TO DO> Please copy all of the entries exactly, but drop every picture.

Stored items

= = = = =

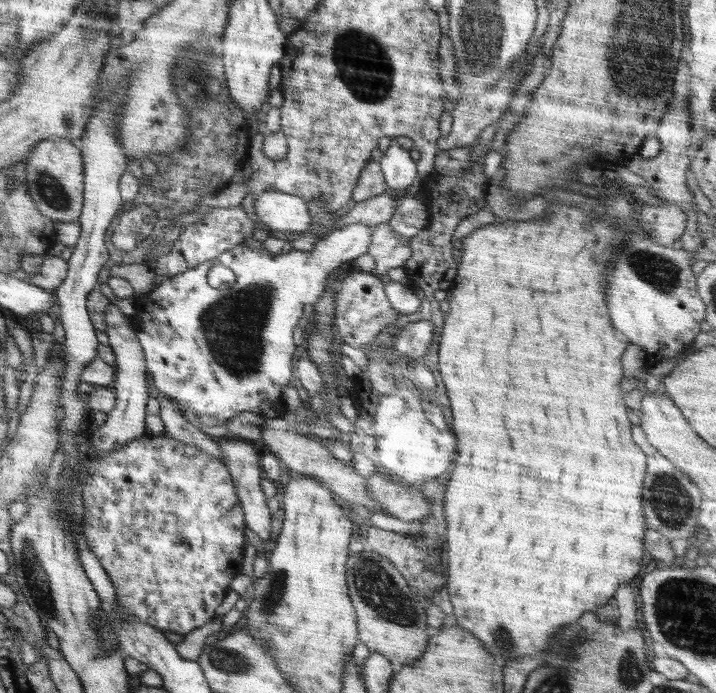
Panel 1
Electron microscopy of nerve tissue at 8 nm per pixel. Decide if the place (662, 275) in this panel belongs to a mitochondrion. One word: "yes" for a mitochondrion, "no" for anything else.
yes

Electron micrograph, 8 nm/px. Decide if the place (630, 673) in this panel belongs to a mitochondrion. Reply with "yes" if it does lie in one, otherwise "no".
yes

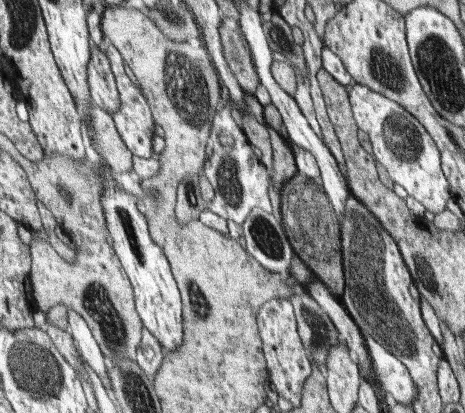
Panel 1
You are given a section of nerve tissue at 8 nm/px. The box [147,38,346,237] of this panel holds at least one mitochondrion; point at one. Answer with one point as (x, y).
(185, 88)

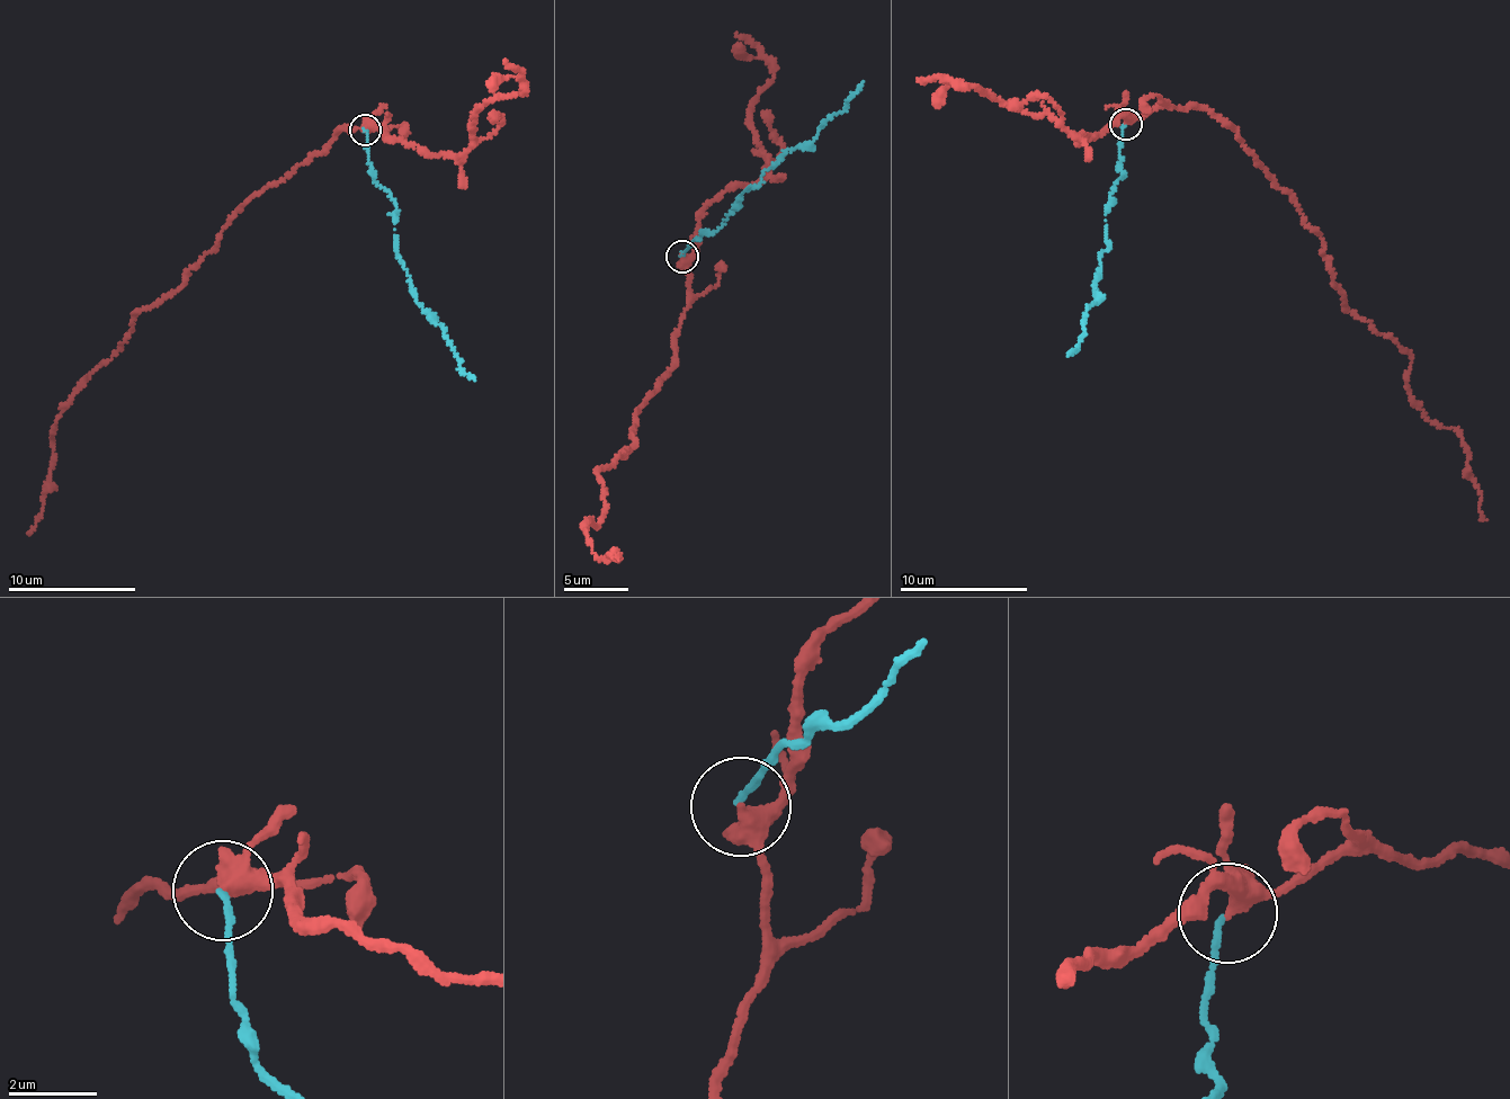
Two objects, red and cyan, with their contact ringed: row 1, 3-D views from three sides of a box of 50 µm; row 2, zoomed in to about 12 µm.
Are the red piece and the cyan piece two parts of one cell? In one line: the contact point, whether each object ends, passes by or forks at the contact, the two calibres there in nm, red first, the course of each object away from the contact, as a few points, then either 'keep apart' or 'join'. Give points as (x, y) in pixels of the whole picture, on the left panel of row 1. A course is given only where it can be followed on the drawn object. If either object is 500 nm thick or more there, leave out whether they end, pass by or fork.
place (365, 130); red forks; cyan ends; calibres 320 and 120 nm; course red (366, 128), (336, 136), (244, 205), (187, 279), (134, 314), (128, 336), (52, 427), (51, 489), (29, 535); course cyan (366, 132), (374, 181), (390, 191), (396, 206), (394, 250), (407, 269), (410, 291), (474, 381); keep apart

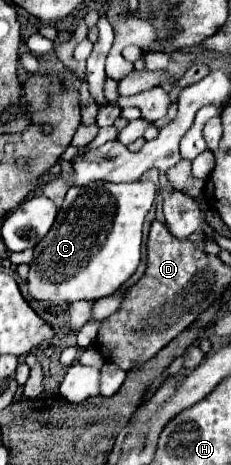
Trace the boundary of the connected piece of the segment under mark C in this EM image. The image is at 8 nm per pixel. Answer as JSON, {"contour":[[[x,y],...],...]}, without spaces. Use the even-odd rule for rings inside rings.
{"contour":[[[95,181],[87,187],[71,187],[59,209],[59,215],[43,241],[35,247],[35,259],[29,271],[29,293],[39,301],[75,303],[75,301],[97,301],[115,293],[139,267],[141,263],[141,225],[155,201],[155,185],[151,181],[135,183],[105,183]]]}

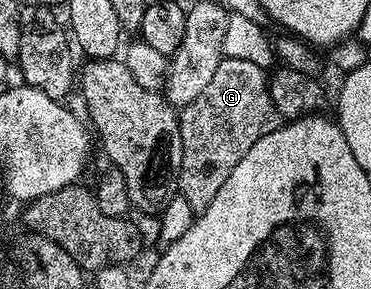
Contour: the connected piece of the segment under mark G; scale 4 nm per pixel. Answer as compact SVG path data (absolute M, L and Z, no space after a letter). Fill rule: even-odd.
M222 59L199 99L184 106L179 113L179 196L187 199L195 211L207 208L219 187L227 183L227 175L235 171L235 163L239 163L239 159L243 159L243 155L247 155L263 135L278 132L282 124L283 118L269 94L266 70L255 63L247 63L247 59Z

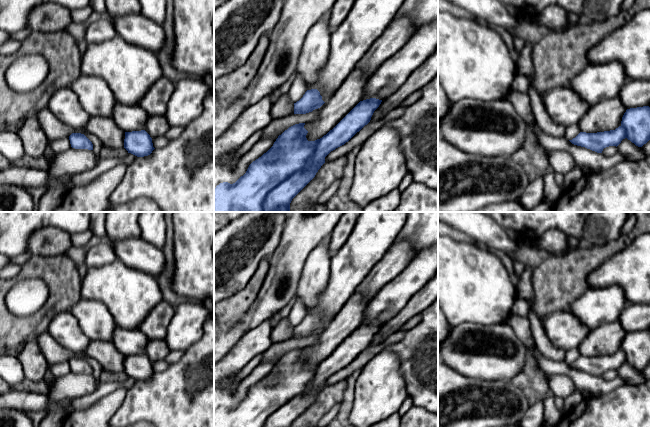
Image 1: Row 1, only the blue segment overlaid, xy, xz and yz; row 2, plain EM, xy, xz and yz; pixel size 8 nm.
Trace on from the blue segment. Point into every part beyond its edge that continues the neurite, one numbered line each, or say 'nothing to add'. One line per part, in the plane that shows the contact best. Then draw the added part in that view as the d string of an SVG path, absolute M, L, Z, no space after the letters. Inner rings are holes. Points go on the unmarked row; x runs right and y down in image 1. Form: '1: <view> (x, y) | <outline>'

= = = = =

ANSWER SPACE>
Panel 1
Electron microscopy of nerve tissue at 8 nm per pixel. Decide if the place (662, 275) in this panel belongs to a mitochondrion. One word: "yes" for a mitochondrion, "no" for anything else.
yes

Electron micrograph, 8 nm/px. Decide if the place (630, 673) in this panel belongs to a mitochondrion. Reply with "yes" if it does lie in one, otherwise "no".
yes

Panel 1
You are given a section of nerve tissue at 8 nm/px. The box [147,38,346,237] of this panel holds at least one mitochondrion; point at one. Answer with one point as (x, y).
(185, 88)

Two objects, red and cyan, with their contact ringed: row 1, 3-D views from three sides of a box of 50 µm; row 2, zoomed in to about 12 µm.
Are the red piece and the cyan piece two parts of one cell? In one line: the contact point, whether each object ends, passes by or forks at the contact, the two calibres there in nm, red first, the course of each object away from the contact, as a few points, then either 'keep apart' or 'join'. Give points as (x, y) in pixels of the whole picture, on the left panel of row 1. A course is given only where it can be followed on the drawn object. If either object is 500 nm thick or more there, leave out whether they end, pass by or fork.
place (365, 130); red forks; cyan ends; calibres 320 and 120 nm; course red (366, 128), (336, 136), (244, 205), (187, 279), (134, 314), (128, 336), (52, 427), (51, 489), (29, 535); course cyan (366, 132), (374, 181), (390, 191), (396, 206), (394, 250), (407, 269), (410, 291), (474, 381); keep apart

Trace the boundary of the connected piece of the segment under mark C in this EM image. The image is at 8 nm per pixel. Answer as JSON, {"contour":[[[x,y],...],...]}, without spaces. Use the even-odd rule for rings inside rings.
{"contour":[[[95,181],[87,187],[71,187],[59,209],[59,215],[43,241],[35,247],[35,259],[29,271],[29,293],[39,301],[75,303],[75,301],[97,301],[115,293],[139,267],[141,263],[141,225],[155,201],[155,185],[151,181],[135,183],[105,183]]]}

Contour: the connected piece of the segment under mark G; scale 4 nm per pixel. Answer as compact SVG path data (absolute M, L and Z, no space after a letter). Fill rule: even-odd.
M222 59L199 99L184 106L179 113L179 196L187 199L195 211L207 208L219 187L227 183L227 175L235 171L235 163L239 163L239 159L243 159L243 155L247 155L263 135L278 132L282 124L283 118L269 94L266 70L255 63L247 63L247 59Z

Image 1: Row 1, only the blue segment overlaid, xy, xz and yz; row 2, plain EM, xy, xz and yz; pixel size 8 nm.
Trace on from the blue segment. Point into every part beyond its edge that continues the neurite, one numbered line each, or say 'nothing to add'. One line per part, in the plane that shows the contact best. Then draw the added part in that view as the d string of an SVG path, absolute M, L, Z, no space after the letters. Inner rings are holes. Points go on the unmarked row; x runs right and y down in image 1. Form: '1: <view> (x, y) | <outline>'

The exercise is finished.